- PREGUNTAS:
a) Indica si cada afirmación coincide con el extracto y responde sí o no, citando tal cual las palabras del extracto que lo deciden.
(i) Pulir el verso es bueno después de sacarlo al labio.
(ii) El poema de Bonalde fue hecho de una pieza.
(iii) Los versos deben ser como la rosa centifolia.
b) Contesta con lo que dice el extracto:
(i) ¿Qué es la filosofía?
(ii) ¿Qué halla el poeta que le sale al paso?
(iii) ¿Con qué se compara el verso que hierve en la mente?
c) Pasa al inglés esta oración del extracto: "El verso, por dondequiera que se quiebre, ha de dar luz y perfume."

- EXTRACTO DE LA PÁGINA:
Toda esa historia que va escrita es la de este poema. Como este poema es obra representativa, hablar de él es hablar de la época que representa. Los buenos eslabones dan chispas altas. Menguada cosa es lo relativo que no despierta el pensamiento de lo absoluto. Todo ha de hacerse de manera que lleve la mente a lo general y a lo grande. La filosofía no es más que el secreto de la relación de las varias formas de existencia. Mueven el alma de este poeta los afanes, las soledades, las amarguras, la aspiración del genio cantor. Se presenta armado de todas armas en un circo en donde no ve combatientes, ni estrados animados de público tremendo, ni ve premio. Corre, cargado de todas las armas que le pesan, en busca de batalladores. ¡Halla un monte de agua que le sale al paso; y, como lleva el pecho lleno de combate, reta al monte de agua![…]

No han de ser los versos como la rosa centifolia, toda llena de hojas, sino como el jazmín del Malabar, muy cargado de esencias. La hoja debe ser nítida, perfumada, sólida, tersa. Cada vasillo suyo ha de ser un vaso de aromas. El verso, por dondequiera que se quiebre, ha de dar luz y perfume. Han de podarse de la lengua poética, como del árbol, todos los retoños entecos, o amarillentos, o mal nacidos, y no dejar más que los sanos y robustos, con lo que, con menos hojas, se alza con más gallardía la rama, y pasea en ella con más libertad la brisa y nace mejor el fruto. Pulir es bueno, mas dentro de la mente y antes de sacar el verso al labio. El verso hierve en la mente, como en la cuba el mosto. Mas ni el vino mejora, luego de hecho, por añadirle alcoholes y taninos; ni se aquilata el verso, luego de nacido, por engalanarlo con aditamentos y aderezos. Ha de ser hecho de una pieza y de una sola inspiración, porque no es obra de artesano que trabaja a cordel, sino de hombre en cuyo seno anidan cóndores, que ha de aprovechar el aleteo del cóndor. Y así brotó de Bonalde este poema, y es una de sus fuerzas: fue hecho de una pieza.

- SECCIÓN DE DATOS:
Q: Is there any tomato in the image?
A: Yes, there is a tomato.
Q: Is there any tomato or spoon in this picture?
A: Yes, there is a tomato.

- RESPUESTAS DE LA ACTIVIDAD:
a)
(i) No: "Pulir es bueno, mas dentro de la mente y antes de sacar el verso al labio."
(ii) Sí: "Y así brotó de Bonalde este poema, y es una de sus fuerzas: fue hecho de una pieza."
(iii) No: "No han de ser los versos como la rosa centifolia, toda llena de hojas, sino como el jazmín del Malabar, muy cargado de esencias."

b)
(i) El secreto de la relación de las varias formas de existencia.
(ii) Un monte de agua.
(iii) Con el mosto en la cuba.

c) The verse, wherever it may break, must give off light and perfume.